Friday, December 11, 2009

Hautee Cuisine

Corton - SATISFACTORY
239 West Broadway
New York, NY
(212) 219-2777

I have always enjoyed reading the most scathing restaurant and film reviews, the ones that make a reader squirm, that prompt chefs to take out full page newspaper ads to libel the reviewer, and I am pleased to begin my food blogging career with one such entry.

I came to Corton at the urging of a chef friend, an experienced foodie that introduced me in my early days as a New Yorker to Eleven Madison Park, DiFara pizzeria, Blue Hill, and the Spotted Pig - he opened my eyes, and my pocketbook, to the finest cuisine New York has to offer.

Our most recent foray brought us to the Bay Area's Manresa, which was one of the finest, most delicate meals I have experienced. David Kinch, the chef at Manresa, has inspired a growing number of chefs interested in preparing multi-course tastings of minute, painstakingly presented flavors. At Manresa, the flavors are clean, bright, and revelatory, and came to us over the course of a three-hour dinner - a long sit, but memorable. Go for a long walk before your meal and prepare to be blown away.

So perhaps it did not help that we flew in from the West Coast before we took a cab down to Tribeca for our 9:00 at Corton. As we entered with our slumbering four-month-old strapped to my wife's chest, the maitre d' maligned, "We have no strollers, buggies, baby seats, or anything like that here." Hmm, I didn't know some restaurants were offering buggies, I thought.

We were seated in a timely manner and ordered a delicious Chateau Latour from their extensive list of pricey French wines. Don't come to Corton in search of bargains or Nero d'Avolas. We were promptly served three biscuit-like nibbles that were unmemorable and according to my mother-in-law, really dry. Nevertheless, they served to coat our mouths with some butter to help balance the acid of the wine.

The amuse-bouche arrived soon thereafter; a light foam gave way to a rich, buttery foie gras, which hinted at the theme for the night - something like a French bubble bath. The experience was opposite my childhood Dannon Fruit on Bottom yogurt cups - I enjoyed the light, clean top and was slightly disappointed when I got to the flavor bomb at the bottom. Mother-in-law: "I don't like French food." Things weren't looking up.

We ordered the three-course tasting and covered most of the menu. Our family tradition is to nibble and pass, which puts off diners squeamish about sharing, but allows us to taste a wide range of what a kitchen offers. "From the garden," a dish that actually earns its own quotation marks on the menu, is a nod to David Kinch and Alain Ducasse, and was the family favorite. Snappy autumn vegetables and fragrant herbs were indeed reminiscent of a rich vegetable garden, fat and salt took a back seat to the illuminating qualities of well-selected produce.
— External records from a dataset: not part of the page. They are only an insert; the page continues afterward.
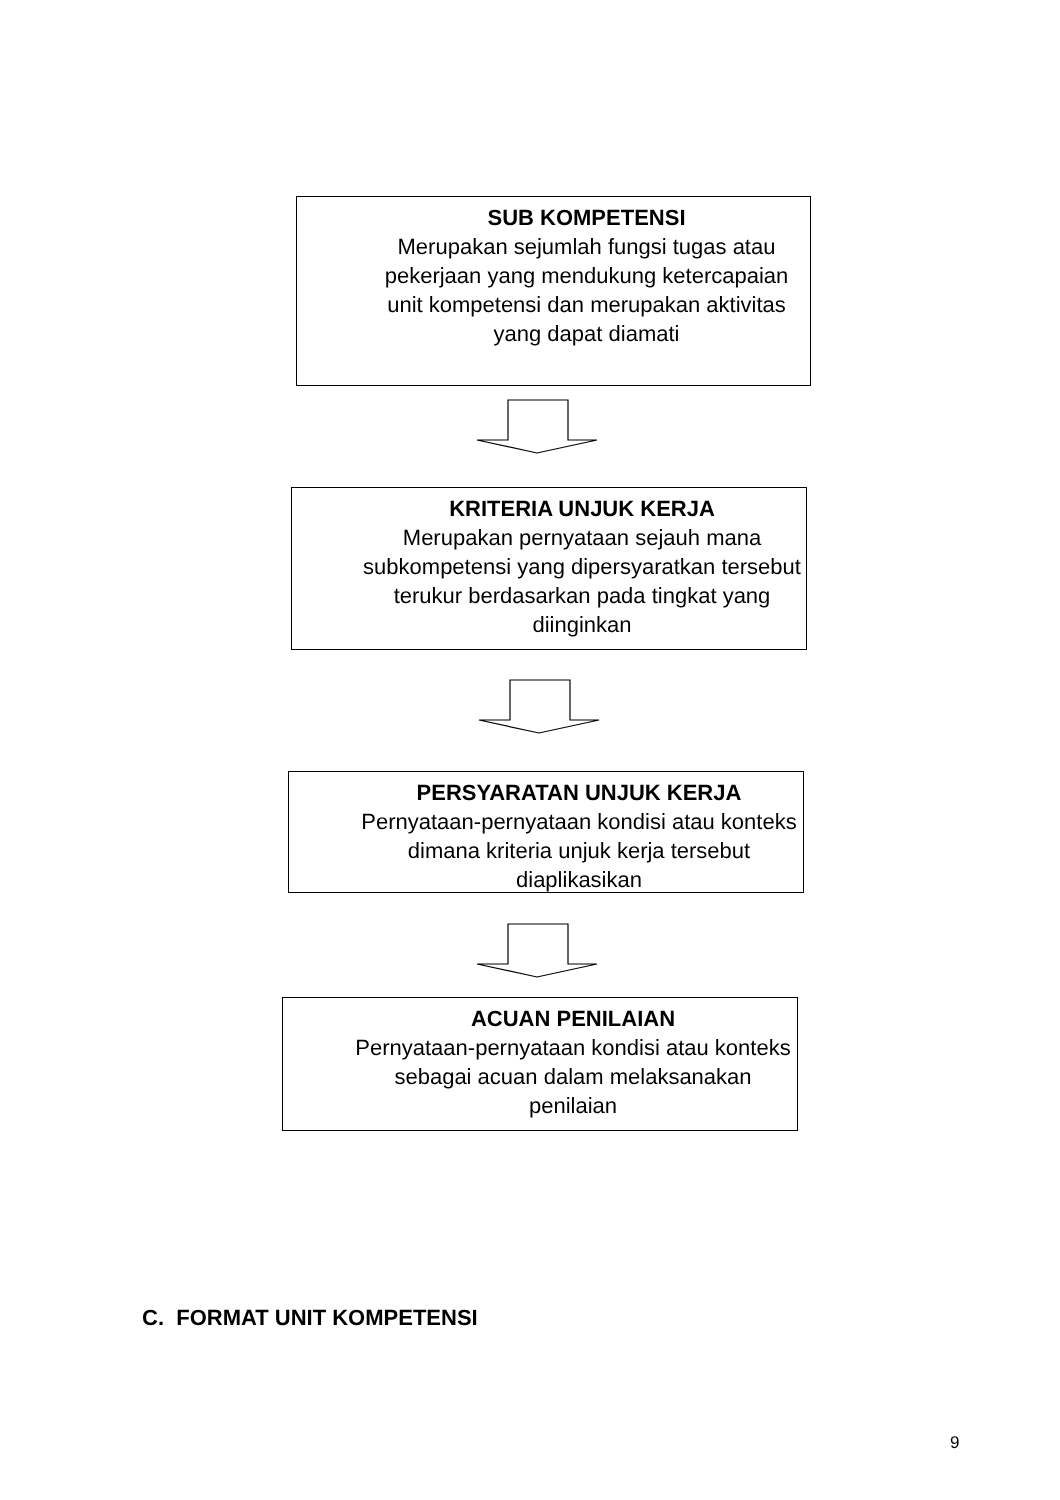SUB KOMPETENSI
Merupakan sejumlah fungsi tugas atau pekerjaan yang mendukung ketercapaian unit kompetensi dan merupakan aktivitas yang dapat diamati
KRITERIA UNJUK KERJA
Merupakan pernyataan sejauh mana subkompetensi yang dipersyaratkan tersebut terukur berdasarkan pada tingkat yang diinginkan
PERSYARATAN UNJUK KERJA
Pernyataan-pernyataan kondisi atau konteks dimana kriteria unjuk kerja tersebut diaplikasikan
ACUAN PENILAIAN
Pernyataan-pernyataan kondisi atau konteks sebagai acuan dalam melaksanakan penilaian
C. FORMAT UNIT KOMPETENSI
9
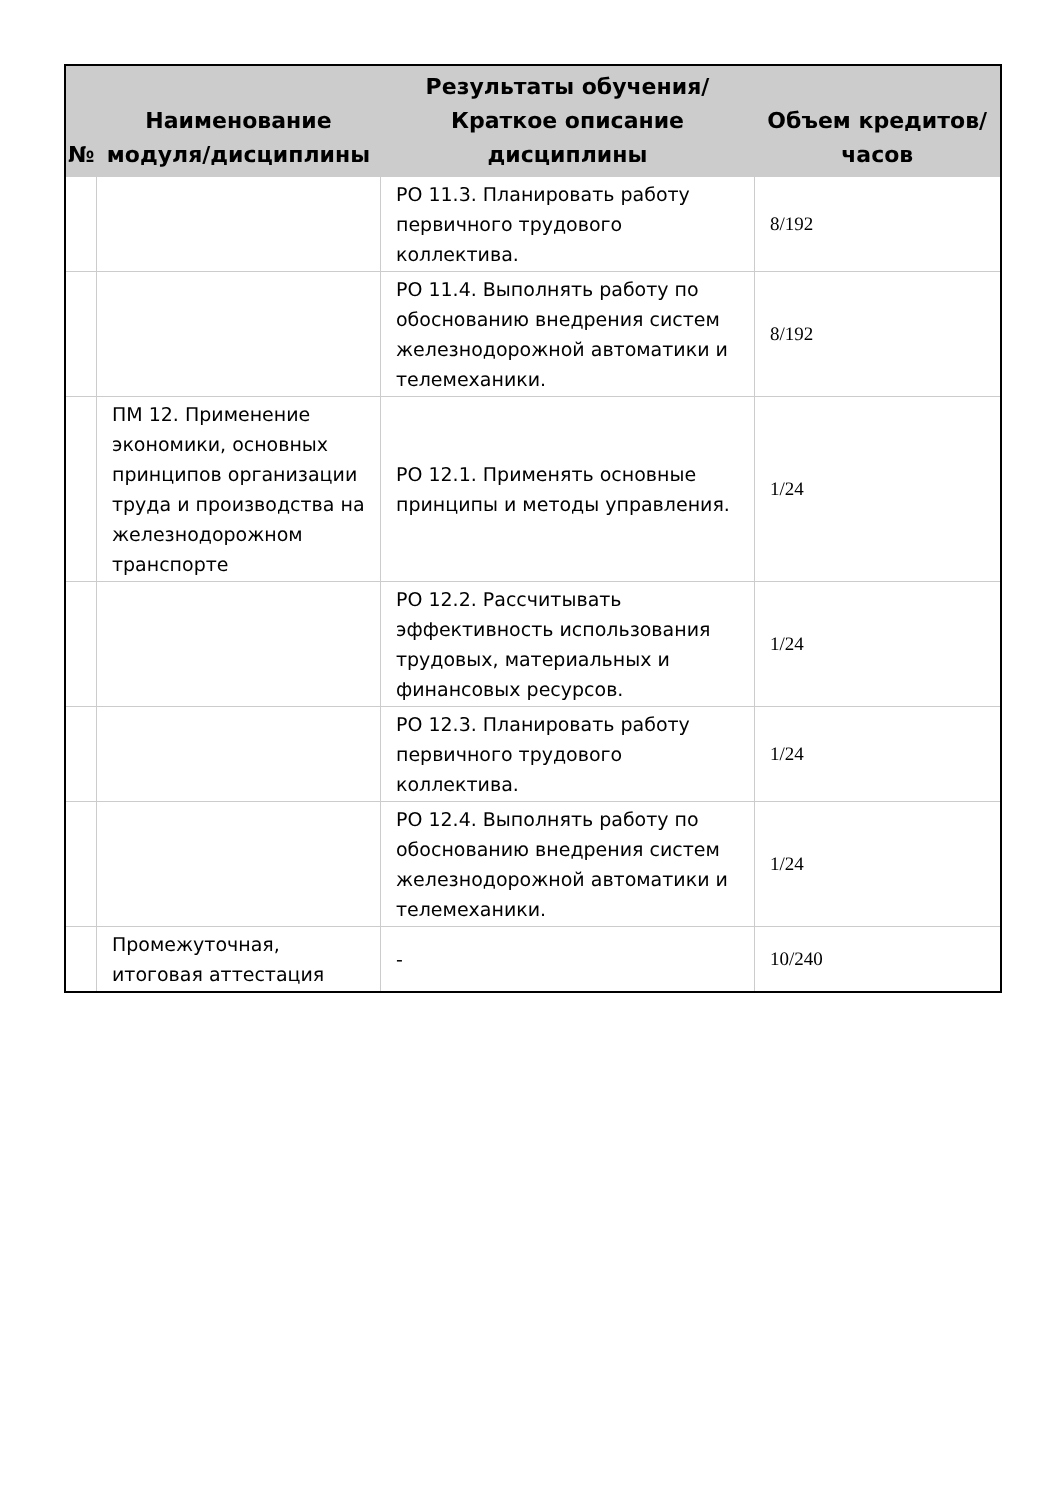| № | Наименование модуля/дисциплины | Результаты обучения/Краткое описание дисциплины | Объем кредитов/часов |
| --- | --- | --- | --- |
| | | РО 11.3. Планировать работу первичного трудового коллектива. | 8/192 |
| | | РО 11.4. Выполнять работу по обоснованию внедрения систем железнодорожной автоматики и телемеханики. | 8/192 |
| | ПМ 12. Применение экономики, основных принципов организации труда и производства на железнодорожном транспорте | РО 12.1. Применять основные принципы и методы управления. | 1/24 |
| | | РО 12.2. Рассчитывать эффективность использования трудовых, материальных и финансовых ресурсов. | 1/24 |
| | | РО 12.3. Планировать работу первичного трудового коллектива. | 1/24 |
| | | РО 12.4. Выполнять работу по обоснованию внедрения систем железнодорожной автоматики и телемеханики. | 1/24 |
| | Промежуточная, итоговая аттестация | - | 10/240 |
The downside of passing dishes at a place like Corton is that each dish comes with three or four separate components. Our three-course prix fixe came with no less than twenty-five plates. We puzzled at first over why a chef would not plate these minutiae on one large plate and decided that most of the flavors were not designed to go in one's mouth at the same time. In fact, we puzzled over how, and in what order, to eat each item. It was as if the item on the menu was served in the middle on a larger plate, like a sun, and a series of small plates orbited the larger dish, like satellites. Unfortunately, the flavors rarely belonged in the same solar system.

Worst of all, we waited over an hour between our appetizers and main course, and when we complained, they rushed our entrees out undercooked. The fish, one a cod and the other a striped bass, was chewy, requiring a knife to tear apart, clearly not spending enough time in whatever sous vide or confit contraption it was that took over an hour to cook the diminutive pieces of fish. The sauces were tasty, but come on, fish? Get it right. The duck, too, was a let down. Rare strips of breast meat were topped with a chewy piece of fatty skin - good thinking, mediocre execution.

The brioche is a good dessert. Don't bother with the others. The fruit version of the "From the Garden" paled in comparison, served as the wrong punctuation for a sentence that began pretty well and got progressively worse. On our way out of the restaurant, the maitre d' could not find my mother-in-laws coat, because it had fallen on the floor.

One snooty diner commented not too subtly that she had expected a nice restaurant, not a daycare. Our baby had slept through the entire hours-long experience, attached to my wife's chest, so we were nonplussed, to say the lease. Perhaps it was the food that was at the heart of her discontent, or the pretentious service, or the time between courses. Or perhaps she was delusional, and she liked the restaurant. One can't be sure.